Congratumalations dude! Your signature made lol by the way


----------



## ben91 (Apr 12, 2010)

Why were people staring and laughing at you? I get anxious when I go shopping alone but where I live everybody is too busy to notice me or anybody else. Sometimes I feel people are staring at me or making judgements but when I actually settle down and look around it's usually not the case.


----------



## Steve123 (Sep 13, 2009)

Why would people laugh? I go grocery shopping alone all the time and I'm never even noticed. hmmm.


----------



## Neptunus (Oct 29, 2007)

Congrats!


----------



## SilentWitness (Dec 27, 2009)

Congrats!


----------



## renski (May 9, 2007)

Just remember everybody else is there doing the same thing as you, so don't feel like your the odd one out.. because your not.


----------



## OregonMommy (Mar 3, 2010)

Grocery stores are hard for me, too (in fact, it's the biggest trigger currently).
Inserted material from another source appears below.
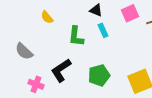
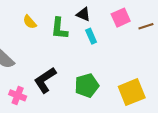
green L-shape: (76, 36) -> (59, 29), moved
I usually go once a week or every two weeks. What helps is to focus completely on the shopping, fully on what I'm doing. I'm practicing mindfulness training.


----------



## Keith (Aug 30, 2008)

Good job!


----------



## Toad Licker (Nov 2, 2007)

I went 6 years without going grocery shopping at all once so I know how hard it is, congrats on your triumph! :banana


----------



## origami potato (Jan 9, 2010)

Awesome!  Way to go indeed! ^^

When I was living on my own, I was lucky enough to live nearby a Fry's 24/7 grocery store. Oh my, the self check-out at 2-3 am was my best friend. Hardly anyone ever there!


----------



## BetaBoy90 (Jan 5, 2010)

/shakes fist at people who stare/laugh!!!!!!!!!!!!!!!


----------



## UltraShy (Nov 8, 2003)

Good job.


----------



## metallica2147 (Feb 15, 2010)

Congrats dude! Especially on getting your license. I hope to get that soon.


----------



## steps (Feb 25, 2010)

Well done!


----------



## cmr (Apr 8, 2010)

Hey, that's great! The best I've done is running into Walgreens to pick up cat food, but I've never done actual shopping alone. Good for you! Don't worry about those dorks that stare and laugh. I get people staring at me weird sometimes too...


----------